Source texts of formatted documents
☆ ☆ ☆ ☆ ☆ ☆ ☆

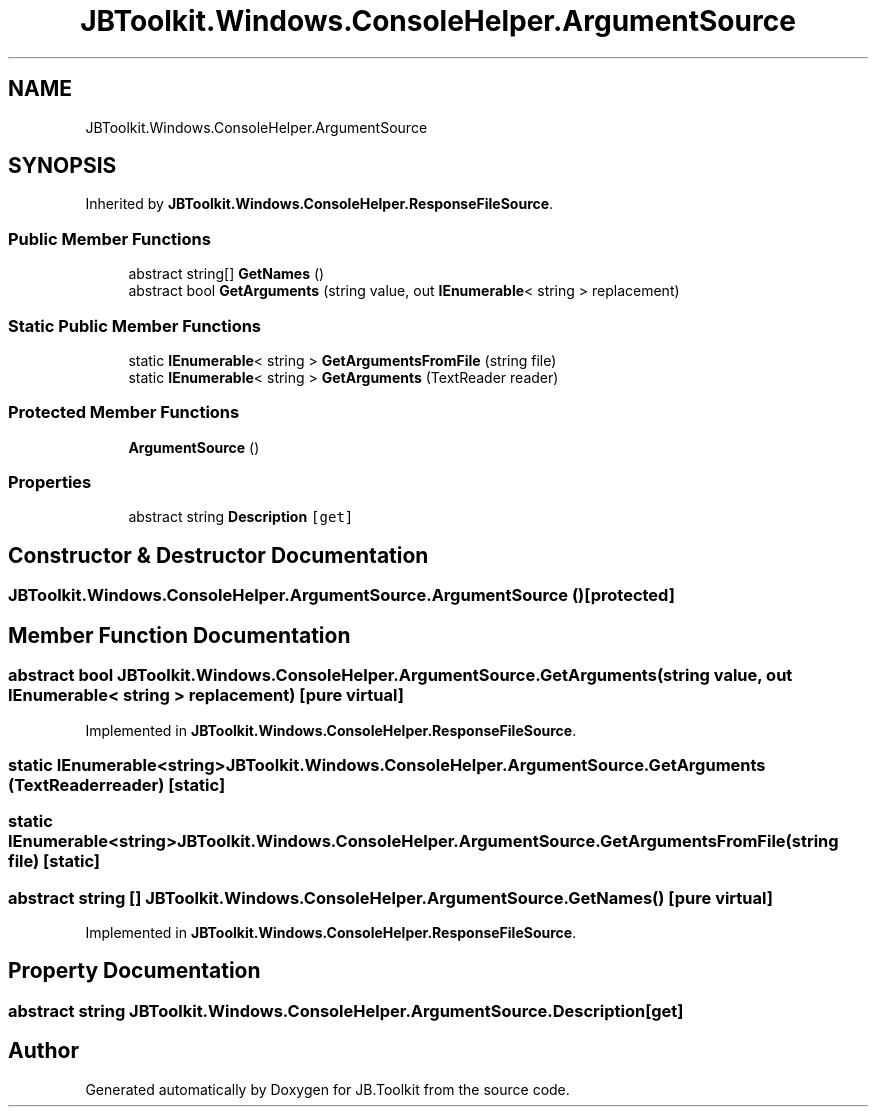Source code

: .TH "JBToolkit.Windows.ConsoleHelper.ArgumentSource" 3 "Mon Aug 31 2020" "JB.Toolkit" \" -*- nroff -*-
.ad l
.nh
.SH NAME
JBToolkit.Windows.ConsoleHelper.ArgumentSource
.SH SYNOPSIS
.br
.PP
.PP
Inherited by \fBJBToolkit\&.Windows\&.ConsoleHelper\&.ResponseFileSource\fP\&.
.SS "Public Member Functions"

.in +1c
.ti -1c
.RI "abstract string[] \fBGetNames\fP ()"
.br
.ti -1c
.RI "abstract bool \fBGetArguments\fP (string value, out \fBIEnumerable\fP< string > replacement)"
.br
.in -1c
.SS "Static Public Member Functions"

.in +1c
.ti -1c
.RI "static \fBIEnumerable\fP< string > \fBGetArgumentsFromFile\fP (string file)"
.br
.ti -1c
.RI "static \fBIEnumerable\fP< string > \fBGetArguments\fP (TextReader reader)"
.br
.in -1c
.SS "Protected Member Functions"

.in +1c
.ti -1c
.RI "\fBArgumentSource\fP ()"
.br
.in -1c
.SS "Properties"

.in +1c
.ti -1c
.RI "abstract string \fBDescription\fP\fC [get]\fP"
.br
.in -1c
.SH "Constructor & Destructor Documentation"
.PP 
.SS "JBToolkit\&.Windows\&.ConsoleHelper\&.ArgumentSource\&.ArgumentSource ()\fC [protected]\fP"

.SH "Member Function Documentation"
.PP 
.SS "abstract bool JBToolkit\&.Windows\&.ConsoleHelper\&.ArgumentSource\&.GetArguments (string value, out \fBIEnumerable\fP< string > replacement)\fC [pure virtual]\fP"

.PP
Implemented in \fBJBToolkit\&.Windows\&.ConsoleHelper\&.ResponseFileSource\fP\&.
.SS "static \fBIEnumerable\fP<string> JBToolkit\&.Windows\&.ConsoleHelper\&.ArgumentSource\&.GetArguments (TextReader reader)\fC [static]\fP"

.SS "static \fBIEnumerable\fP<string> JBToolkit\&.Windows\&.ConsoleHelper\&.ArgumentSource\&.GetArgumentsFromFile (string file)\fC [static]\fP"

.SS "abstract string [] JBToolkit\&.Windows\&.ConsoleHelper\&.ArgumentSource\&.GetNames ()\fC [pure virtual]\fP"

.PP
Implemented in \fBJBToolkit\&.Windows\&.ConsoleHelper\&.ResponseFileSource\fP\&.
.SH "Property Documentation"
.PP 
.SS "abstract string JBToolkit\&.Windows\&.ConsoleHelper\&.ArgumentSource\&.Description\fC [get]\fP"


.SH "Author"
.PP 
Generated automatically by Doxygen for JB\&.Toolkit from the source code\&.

☆ ☆ ☆ ☆ ☆ ☆ ☆

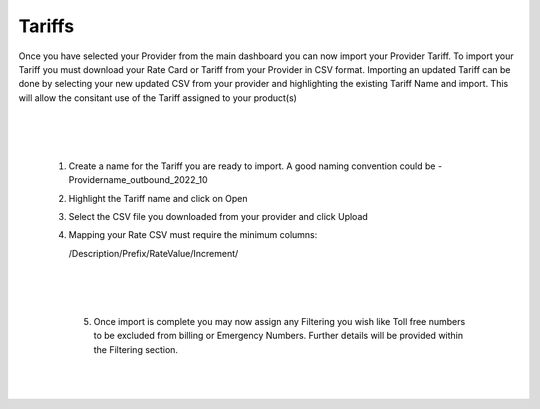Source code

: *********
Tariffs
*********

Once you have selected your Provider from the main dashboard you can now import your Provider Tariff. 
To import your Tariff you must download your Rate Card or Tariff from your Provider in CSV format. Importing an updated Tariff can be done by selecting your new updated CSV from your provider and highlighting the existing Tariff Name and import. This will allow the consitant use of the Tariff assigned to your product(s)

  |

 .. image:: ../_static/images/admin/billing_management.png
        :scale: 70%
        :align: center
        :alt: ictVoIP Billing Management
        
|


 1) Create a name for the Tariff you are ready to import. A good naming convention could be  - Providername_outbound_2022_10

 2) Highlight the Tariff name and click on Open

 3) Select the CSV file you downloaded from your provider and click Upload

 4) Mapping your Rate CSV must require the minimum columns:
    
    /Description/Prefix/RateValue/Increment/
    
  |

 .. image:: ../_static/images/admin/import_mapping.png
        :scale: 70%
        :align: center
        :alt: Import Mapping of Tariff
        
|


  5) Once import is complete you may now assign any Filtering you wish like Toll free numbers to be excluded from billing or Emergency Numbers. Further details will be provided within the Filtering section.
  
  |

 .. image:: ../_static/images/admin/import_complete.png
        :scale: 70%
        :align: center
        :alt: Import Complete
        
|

☆ ☆ ☆ ☆ ☆ ☆ ☆

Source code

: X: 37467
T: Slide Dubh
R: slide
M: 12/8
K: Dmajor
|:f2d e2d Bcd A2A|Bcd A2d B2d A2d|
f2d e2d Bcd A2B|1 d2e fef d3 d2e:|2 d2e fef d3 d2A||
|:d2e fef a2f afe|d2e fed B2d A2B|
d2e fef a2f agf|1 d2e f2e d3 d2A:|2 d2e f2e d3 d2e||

☆ ☆ ☆ ☆ ☆ ☆ ☆

▶ [REQUIREMENT]:
For the word "TextReader", count the lines of the records that contain it and give only the number.

▶ [YOUR SOLUTION]:
2